010Trois bières principales sont proposées à la Petite Ramonière : deux composées à 100% d'orge et une à 65% d'orge et le reste en blé. Mais, du fait de la proportion voisine des deux céréales en culture, les recettes actuelles vont évoluer pour intégrer un peu plus de blé. De plus, François veut développer une autre gamme de blés différents et proposer des weissbier, avec des taux d'alcool plus ou moins élevés, donnant des bières plus ou moins sucrées, avec des malts différents, le tout donnant autant de caractères variés.

Et maintenant, tout ce que vous avez toujours voulu savoir sur le maltage, sans jamais oser le demander!... "Le grain, c'est de l'énergie sous forme d'amidon (un sucre) très complexe, que les levures ne peuvent pas utiliser. Or, on a besoin des levures pour faire de l'alcool. Il faut donc transformer cet amidon. Quand le grain germe, il y a, sur les couches externes du grain, des enzymes qui sont synthétisés, capables de dégrader cet amidon, pour fournir aux cellules du grain l'énergie nécessaire pour pousser. Le maltage doit générer ce stock d'enzymes." Vous me suivez?... "On met donc le grain à tremper pour lui redonner les conditions de germination avec un taux d'humidité supérieur à 40% (alors que pour le stockage, ce taux doit être inférieur à 12 ou 13%) et à une température de 20° environ. Ainsi, le grain va vouloir commencer à germer."

"Après cette phase de trempe, les grains sont étendus au sol et la germination se fait alors. Il faut remuer régulièrement le grain pour éviter qu'il ne monte en température. Quand le germe commence à sortir, c'est donc que les enzymes sont là et qu'ils transforment l'amidon.
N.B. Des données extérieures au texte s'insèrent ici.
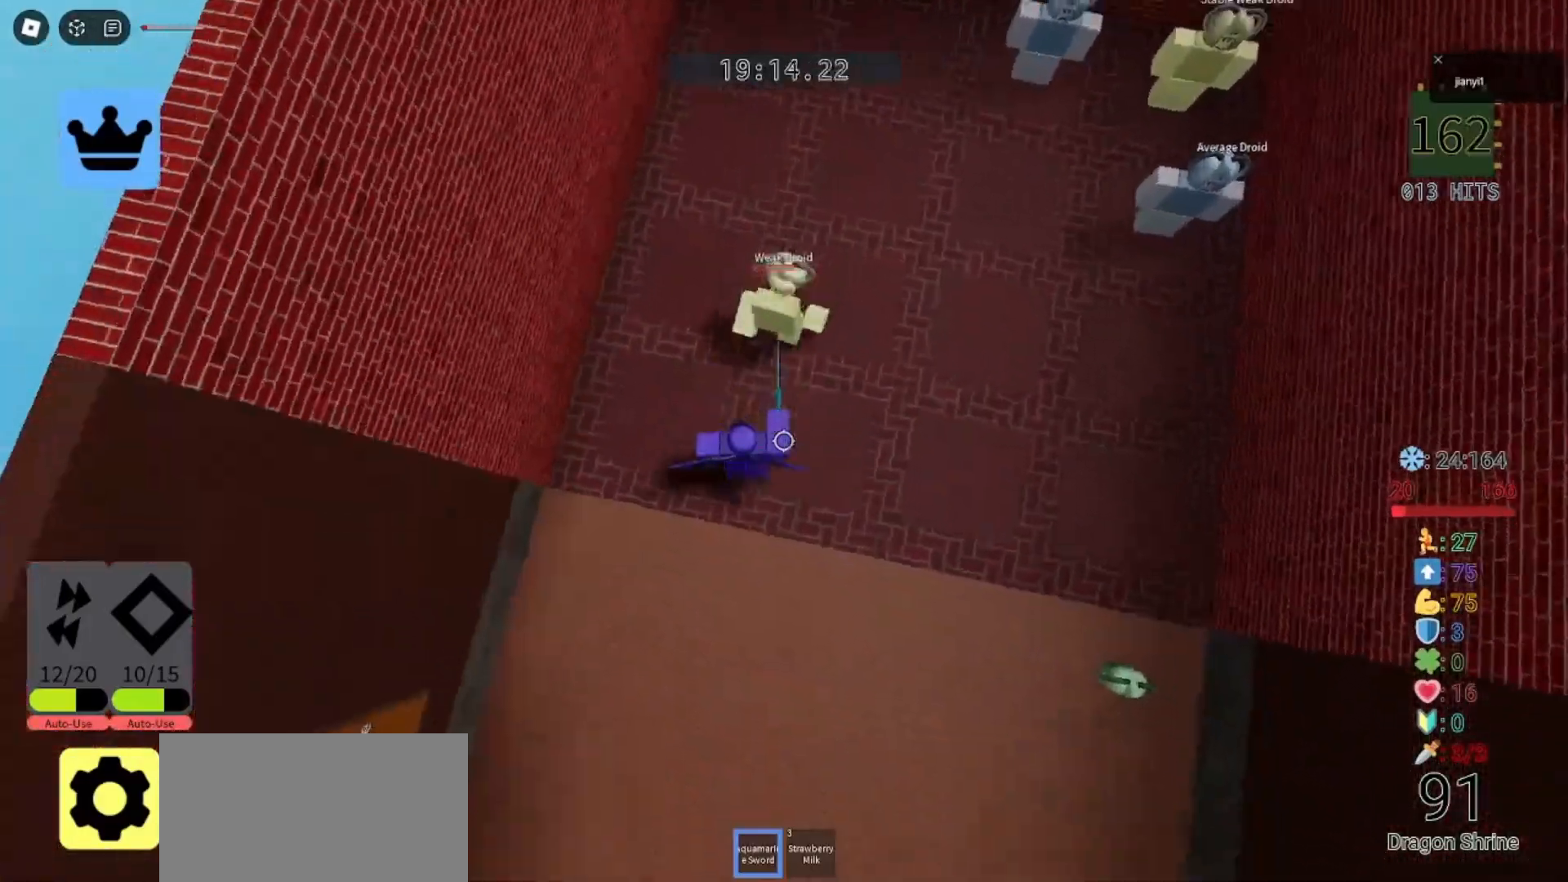
{"keys": ["w"], "mouse": ["left"], "events": [[33, "mouse_left", "up"], [167, "w", "down"], [267, "d", "up"], [333, "mouse_left", "down"], [400, "mouse_left", "up"], [467, "mouse_left", "down"]]}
Il convient alors de stopper la germination, puisqu'on a les enzymes et qu'on veut garder l'amidon servant à faire le sucre, dont on a besoin pour faire la bière. Il faut donc sécher le grain en le passant au four pendant 72 heures."

015En fonction de la température et du taux d'humidité, on obtient des malts différents et on peut ainsi colorer le grain pour lui donner des saveurs et des couleurs différentes. La gamme de malts peut donc être assez variée. Le malt de base est séché à basse température (se sont des malts pale ou pils), on garde alors tout le stock d'enzymes. Plus on monte la température, plus le grain se colore (en fait, c'est la réaction de Maillard, comme lorsqu'on saisit un steak), mais le stock d'enzymes est attaqué. On peut éventuellement aller jusqu'à la torréfaction, voire torréfier le grain à sec, comme pour le café. Quand on fonce vraiment les grains (arômes de café ou chocolat), il n'y a plus d'enzymes. On les associe alors en petites quantités avec du malt de base, afin d'obtenir des goûts différents.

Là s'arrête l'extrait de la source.